Maybe the most exciting is the new set of series illustrations we’ve commissioned. Gosh, we love them. We’ve identified 55 regular series—like “Western Art History” or “If X Were Your Y” but only have illustrations for about 10 of them today. We’d love to collect the whole set!
We asked designer Jenny and illustrator Libby if they’d answer a few questions about the new site, and they graciously agreed.
Same old janky technology as before
Toast commenters! Have you been waiting to hear what shiny modern commenting platform will replace IntenseDebate? It is IntenseDebate! Similarly, we’ve stuck with WordPress for the publishing system.

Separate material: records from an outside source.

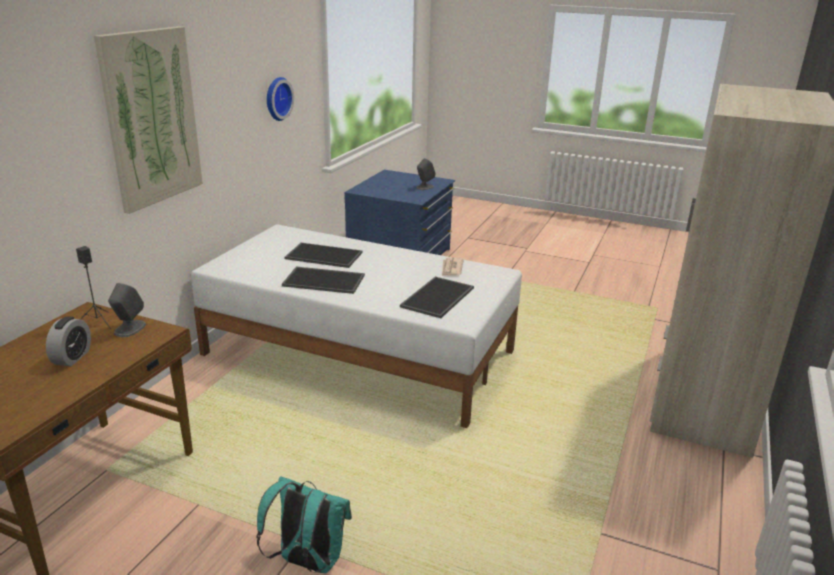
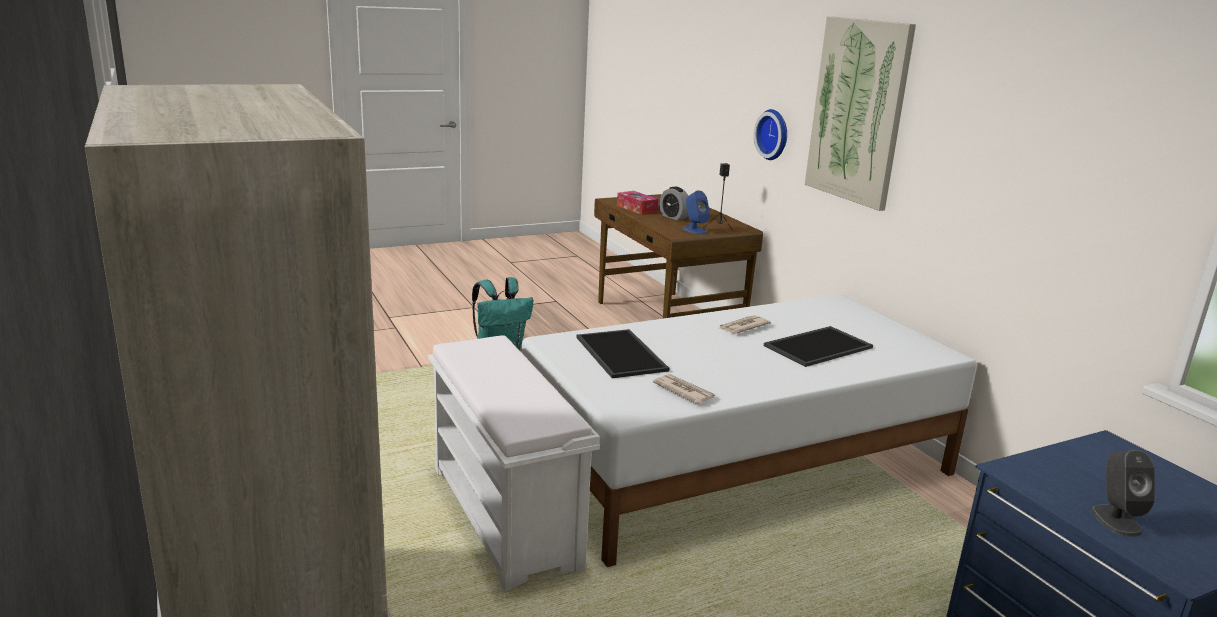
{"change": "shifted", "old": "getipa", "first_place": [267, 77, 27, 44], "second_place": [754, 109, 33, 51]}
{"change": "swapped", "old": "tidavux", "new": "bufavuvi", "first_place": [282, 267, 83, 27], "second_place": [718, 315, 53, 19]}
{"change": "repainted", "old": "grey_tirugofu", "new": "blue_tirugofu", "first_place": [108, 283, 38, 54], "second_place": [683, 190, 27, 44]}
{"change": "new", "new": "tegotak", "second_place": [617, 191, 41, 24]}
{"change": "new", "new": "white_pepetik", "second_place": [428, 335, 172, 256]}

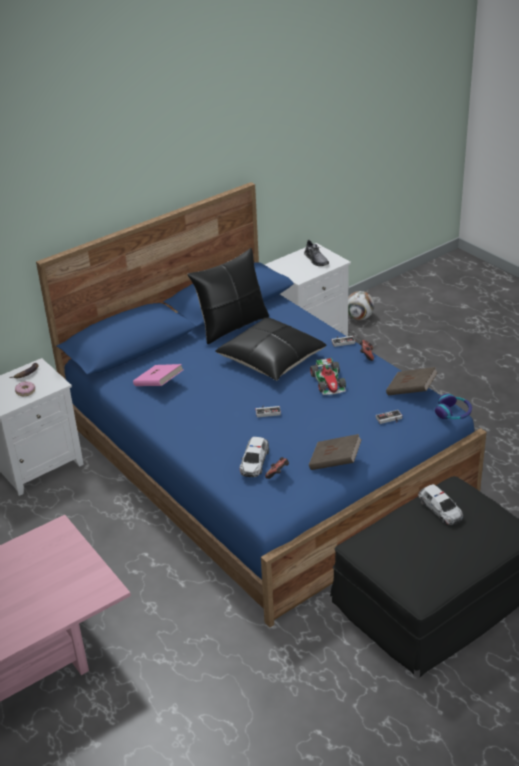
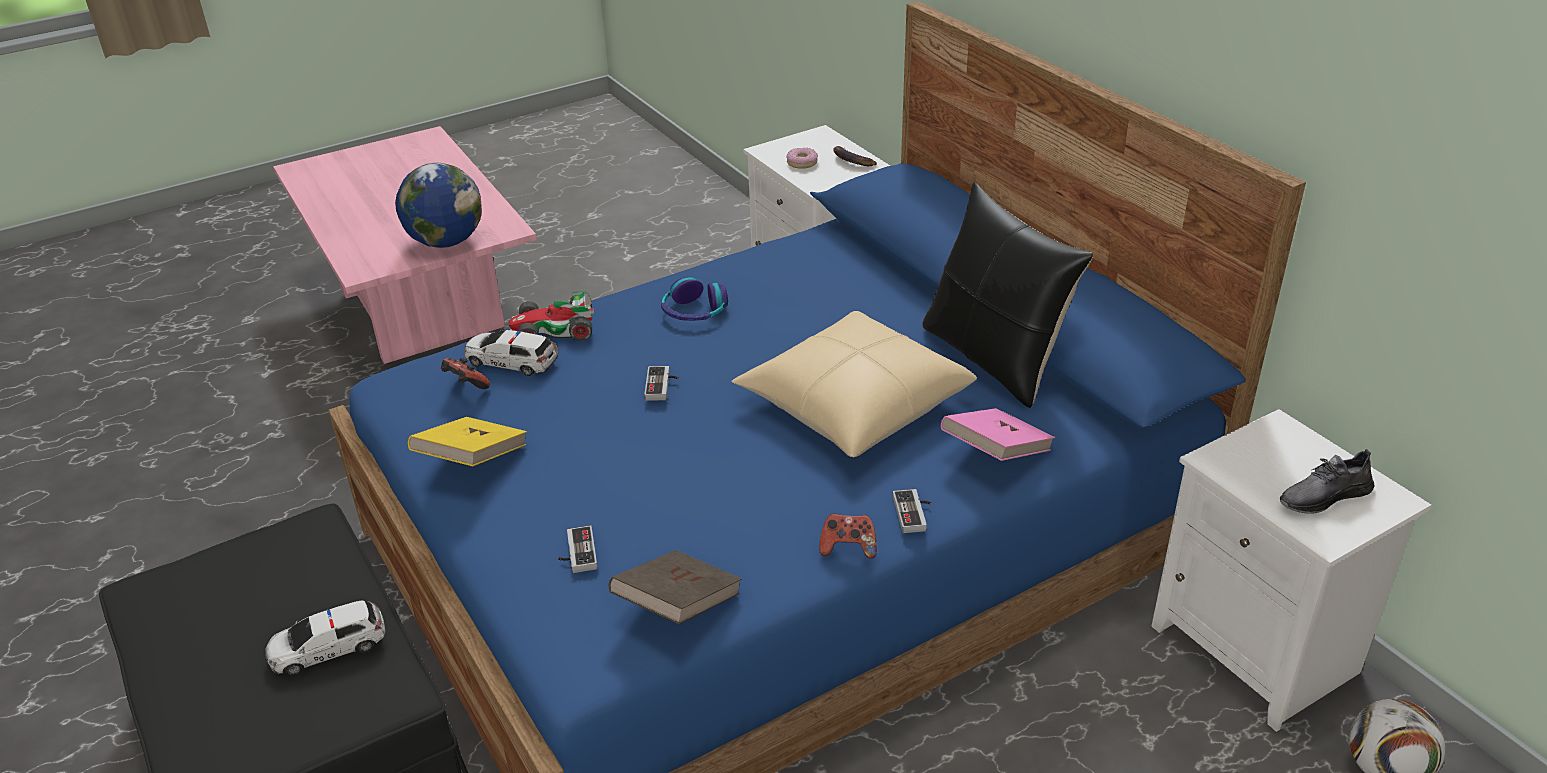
{"change": "repainted", "old": "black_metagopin", "new": "beige_metagopin", "first_place": [215, 317, 111, 64], "second_place": [731, 311, 246, 146]}
{"change": "shifted", "old": "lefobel", "first_place": [310, 358, 36, 37], "second_place": [508, 291, 86, 50]}
{"change": "shifted", "old": "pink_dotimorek", "first_place": [133, 364, 51, 22], "second_place": [941, 408, 114, 53]}
{"change": "shifted", "old": "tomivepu", "first_place": [435, 393, 37, 26], "second_place": [661, 277, 67, 44]}
{"change": "repainted", "old": "brown_dotimorek", "new": "yellow_dotimorek", "first_place": [309, 434, 53, 36], "second_place": [408, 417, 119, 49]}
{"change": "new", "new": "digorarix", "second_place": [395, 163, 87, 85]}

As much as we might have liked to tear The Toast down to its foundations and rebuild it from scratch, doing so is both complicated and risky. We quickly elected to stay on WordPress to make the work of The Toast team easier. We slowly and regretfully chose to remain on IntenseDebate, after concluding that no other platform would offer much of an improvement, given the work it would require to migrate all the comments over. (Our main goal was to not lose any of the existing comments—you all are the beating heart of this website—so IntenseDebate had a leg up in these negotiations.)
IntenseDebate has been abandoned by its creators so we doubt anyone out there is sad we’re talking smack about it. WordPress partisans abound so if you want to grab some popcorn and watch Eaton take on WordPress, he’s describing its benefits and drawbacks to people who know Drupal.
More money, fewer problems
All these changes are designed to make The Toast more attractive to advertisers, too. A slick new website with more integrated ad placements across every screen size should help attract more refined sponsors, which means fewer bizarre redirects to the ad store. (If that keeps happening, let us know—in today’s modern world of ad tech, we often can’t control which ads show up, but we can try to shut bad ones down.)
Advertising on the web is a hotly debated topic right now, and we understand that some readers choose to make websites faster and less intrusive by using ad blockers (we use them too, to be quite honest). The revenue from this website is almost entirely derived from advertisements, but it doesn’t have to be that way! If you like what we’re doing, please consider supporting The Toast.